(Exercise requirements)
Reproduce verbatim the lines starting at the line containing "Francese per la prima volta." and ending at the line containing "di 3 o 4 giorni.", including both of those lines.

(Text data extracted from pages)
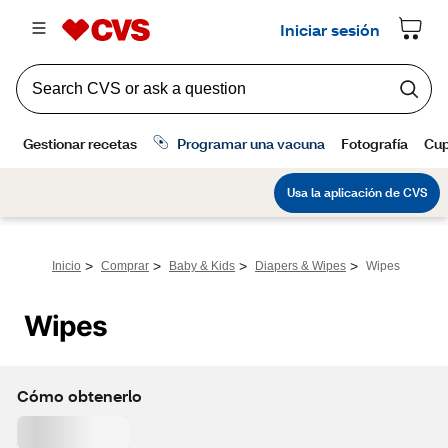
>
>
>
>
Inicio
Comprar
Baby & Kids
Diapers & Wipes
Wipes
Wipes
Cómo obtenerlo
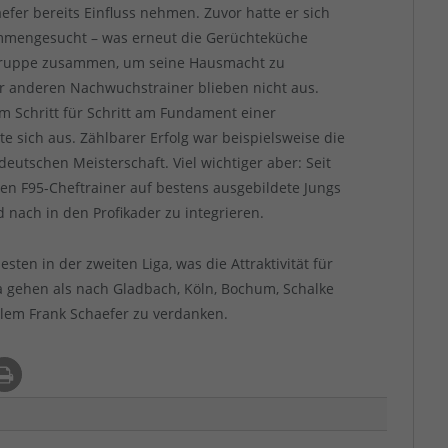
efer bereits Einfluss nehmen. Zuvor hatte er sich
mmengesucht – was erneut die Gerüchteküche
 Truppe zusammen, um seine Hausmacht zu
r anderen Nachwuchstrainer blieben nicht aus.
m Schritt für Schritt am Fundament einer
e sich aus. Zählbarer Erfolg war beispielsweise die
eutschen Meisterschaft. Viel wichtiger aber: Seit
en F95-Cheftrainer auf bestens ausgebildete Jungs
nach in den Profikader zu integrieren.
sten in der zweiten Liga, was die Attraktivität für
na gehen als nach Gladbach, Köln, Bochum, Schalke
llem Frank Schaefer zu verdanken.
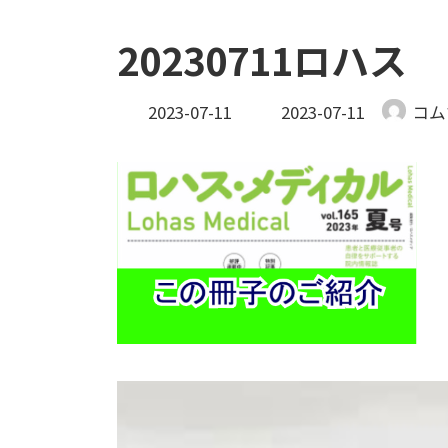
20230711ロハス
最
2023-07-11
2023-07-11
コム
終
更
新
日
時
:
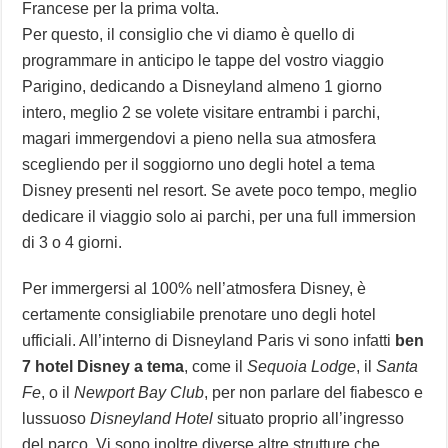
Francese per la prima volta.
Per questo, il consiglio che vi diamo è quello di
programmare in anticipo le tappe del vostro viaggio
Parigino, dedicando a Disneyland almeno 1 giorno
intero, meglio 2 se volete visitare entrambi i parchi,
magari immergendovi a pieno nella sua atmosfera
scegliendo per il soggiorno uno degli hotel a tema
Disney presenti nel resort. Se avete poco tempo, meglio
dedicare il viaggio solo ai parchi, per una full immersion
di 3 o 4 giorni.
Per immergersi al 100% nell’atmosfera Disney, è
certamente consigliabile prenotare uno degli hotel
ufficiali. All’interno di Disneyland Paris vi sono infatti
ben
7 hotel Disney a tema
, come il
Sequoia Lodge
, il
Santa
Fe
, o il
Newport Bay Club
, per non parlare del fiabesco e
lussuoso
Disneyland Hotel
situato proprio all’ingresso
del parco. Vi sono inoltre diverse altre strutture che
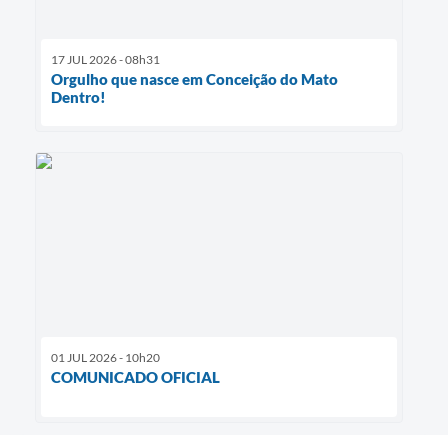
17 JUL 2026 - 08h31
Orgulho que nasce em Conceição do Mato
Dentro!
01 JUL 2026 - 10h20
COMUNICADO OFICIAL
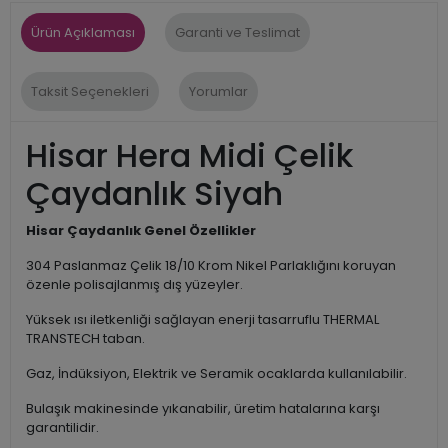
Ürün Açıklaması
Garanti ve Teslimat
Taksit Seçenekleri
Yorumlar
Hisar Hera Midi Çelik
Çaydanlık Siyah
Hisar Çaydanlık Genel Özellikler
304 Paslanmaz Çelik 18/10 Krom Nikel Parlaklığını koruyan
özenle polisajlanmış dış yüzeyler.
Yüksek ısı iletkenliği sağlayan enerji tasarruflu THERMAL
TRANSTECH taban.
Gaz, İndüksiyon, Elektrik ve Seramik ocaklarda kullanılabilir.
Bulaşık makinesinde yıkanabilir, üretim hatalarına karşı
garantilidir.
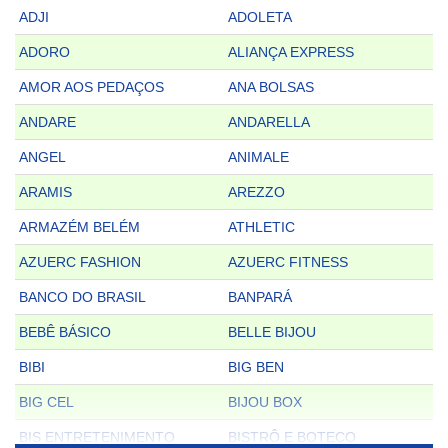
ADJI
ADOLETA
ADORO
ALIANÇA EXPRESS
AMOR AOS PEDAÇOS
ANA BOLSAS
ANDARE
ANDARELLA
ANGEL
ANIMALE
ARAMIS
AREZZO
ARMAZÉM BELÉM
ATHLETIC
AZUERC FASHION
AZUERC FITNESS
BANCO DO BRASIL
BANPARÁ
BEBÊ BÁSICO
BELLE BIJOU
BIBI
BIG BEN
BIG CEL
BIJOU BOX
BIS ENTRETENIMENTO
BISTRÔ E BOTECO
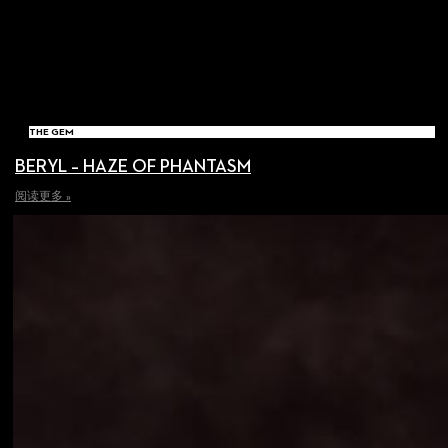
THE GEM
BERYL – HAZE OF PHANTASM
阅读更多 »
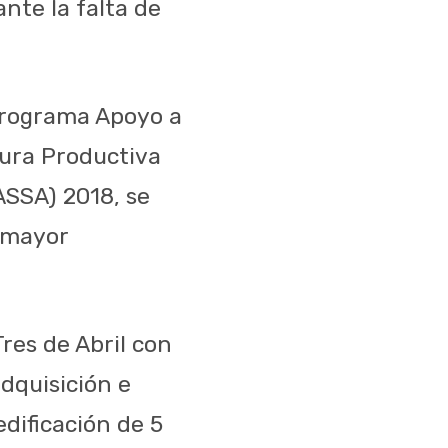
nte la falta de
 Programa Apoyo a
ura Productiva
ASSA) 2018, se
 mayor
res de Abril con
dquisición e
edificación de 5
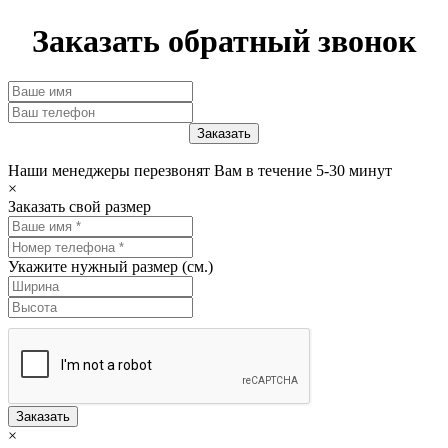
Заказать обратный звонок
Наши менеджеры перезвонят Вам в течение 5-30 минут
×
Заказать свой размер
Укажите нужный размер (см.)
Заказать
×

(Written solution)
Francese per la prima volta.
Per questo, il consiglio che vi diamo è quello di
programmare in anticipo le tappe del vostro viaggio
Parigino, dedicando a Disneyland almeno 1 giorno
intero, meglio 2 se volete visitare entrambi i parchi,
magari immergendovi a pieno nella sua atmosfera
scegliendo per il soggiorno uno degli hotel a tema
Disney presenti nel resort. Se avete poco tempo, meglio
dedicare il viaggio solo ai parchi, per una full immersion
di 3 o 4 giorni.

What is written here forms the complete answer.